Marie Madeleine de La Vieuville, Marquise of Parabère (1693-1755), was a French aristocrat. She was the official mistress of Philippe II, Duke of Orléans, during his tenure as regent of France during the minority of the infant King Louis XV of France. That role made her a well known public figure during the French regency years (1715-1723).

==Life==

===Early life===

Marie-Madeleine de Parabère was the only child of René Francois de La Vieuville and Marie Louise de La Chaussee d'Eu (d. 1715). Her mother was a lady-in-waiting to Marie Louise Élisabeth d'Orléans, Duchess of Berry.

In 1711, she married Caesar Alexandre de Baudéan, Marquis of Parabère (d. 1716). The marriage was not happy, but resulted in three children. Her husband had no position at court, but she was able to attend the royal court because of her mother, who was a lady-in-waiting.
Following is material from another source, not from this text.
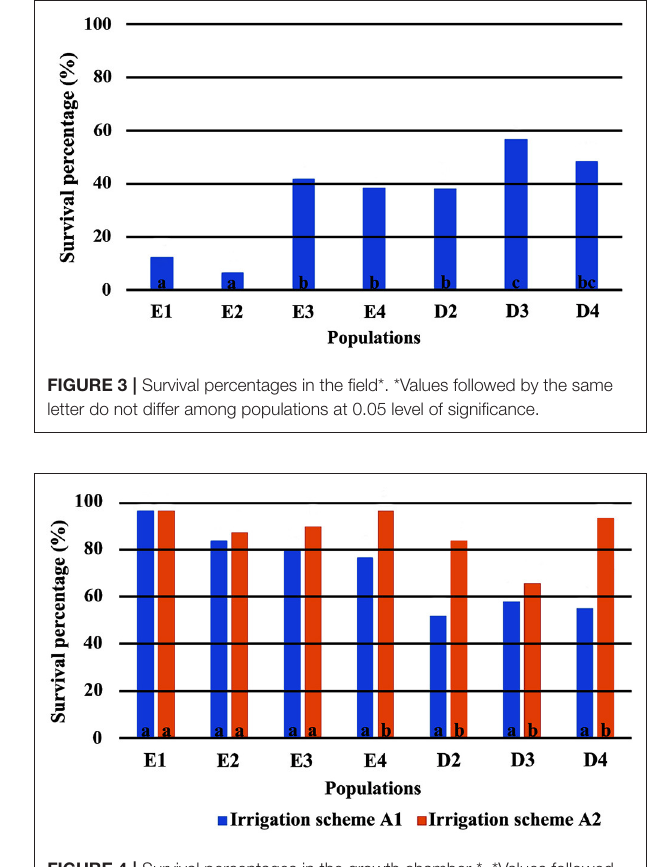
FIGURE 4 | Survival percentages in the growth chamber *. *Values followed by the same letter do not differ between irrigation schemes for each population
She was courted by the Duke of Orleans, but her mother was determined to prevent her from becoming his mistress. Meanwhile, the duke had an affair with Madame de Sabran. When mother died in 1715 and she was widowed the following year, Marie-Madeleine de Parabère was free to live her own life as she pleased, and was able to inter in to a relationship with the Duke of Orleans, who was by then regent.

===Mistress of the Regent===

In 1716, she became the official mistress of the regent, succeeding Madame de Sabran as the regent's main favorite. She presided in his famous private parties and pleasure life. While she was the regent's principal mistress, he had numerous temporary lovers, as did she. She shared her place as his lover with multiple partners, notably Madame de Phalaris, but she was always his main favorite to whom he returned to in the end and reportedly felt love and respect. Among her own additional lovers were Thomas Goyon de Matignon, Jacques-Louis de Beringhen and Armand de Vignerot du Plessis. Many scandalous stories were told about her, as they were about the regent, and she was a central figure in the scandal press of the time.
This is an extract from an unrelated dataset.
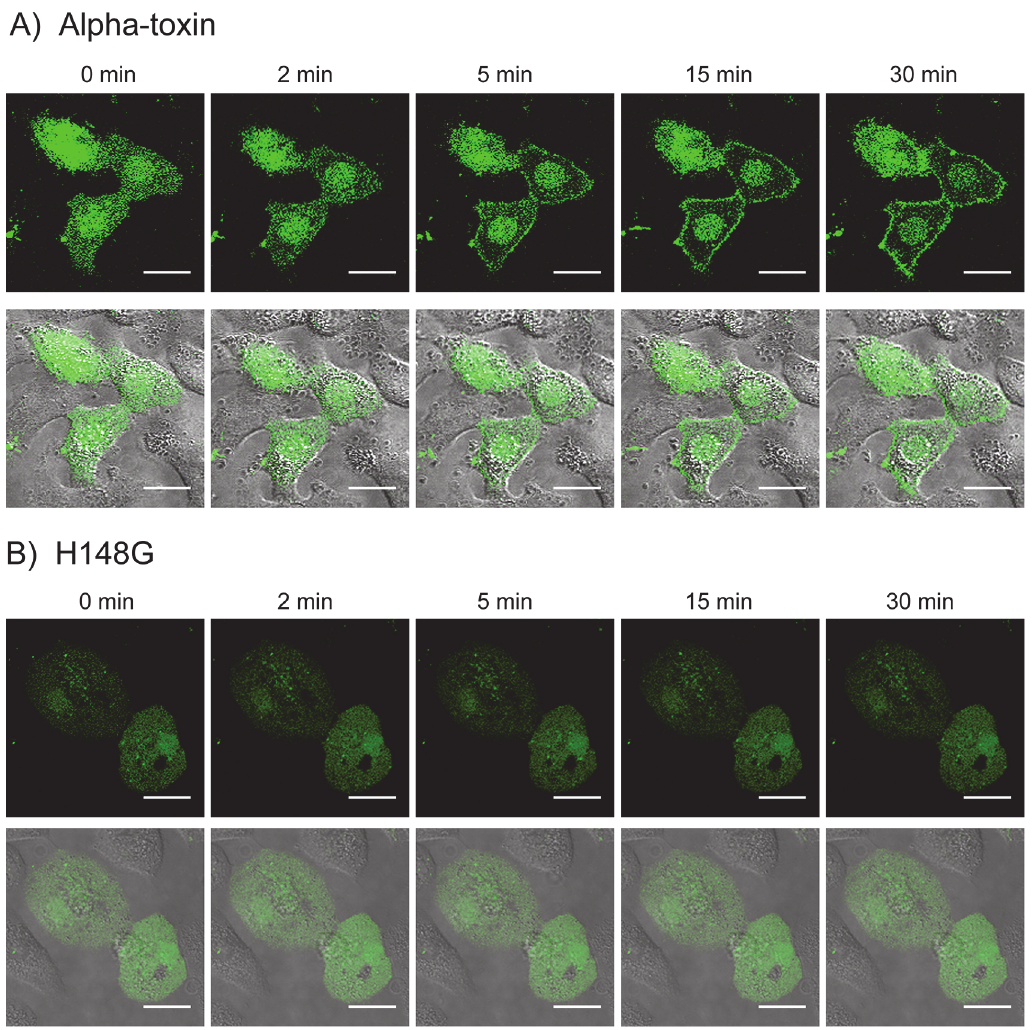
Fig 1. Transbilayer movement of DAG on the membrane treated with alpha-toxin. DNA transfection was used to express EYFP-C1AB in A549 cells. After 24 h, cells were incubated with 1.0 μ g/mL wild-type alpha-toxin (A) or H148G alpha-toxin (B) at 37°C. The cells were visualized by confocal fluorescence microscopy. Scale bar, 10 μ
She was described as bold and beautiful, with great will power and a taste for the pleasures of life, and the Regent reportedly loved her because he found her to be an equal partner, which whom he could indulge in pleasure and forget his work.

She had no influence in state affairs, simply because she had no interest in them and lacked political ambition. The regent's mother once remarked that her son appreciated her because she distracted him from political affairs and helped him indulge in pleasure instead, something they both preferred to politics.

===Later life===

In 1720, she successfully defeated Marie-Thérèse Blonel de Phalaris, who attempted to replace her as official mistress. However in January 1721 she herself ended the relationship with the regent, after an argument when she discovered him being unfaithful with two girls from the Opera.

The regent, who did not wish to lose her, continued to visit her and tried to persuade her to return, and a couple of months later she retired to a convent, claiming that she wished to make amends for past sins. However, she did not become a nun but simply lived in the convent as a guest, which was common in this era. She eventually had a relationship with M. le Premier and M. de La Mothe-Houdancourt.

The regent replaced her with first Marie-Thérèse Blonel de Phalaris and then Sophie de Brégis, comtesse d'Averne.

==Legacy==

Madame de Parabère appears in many paintings of the regent.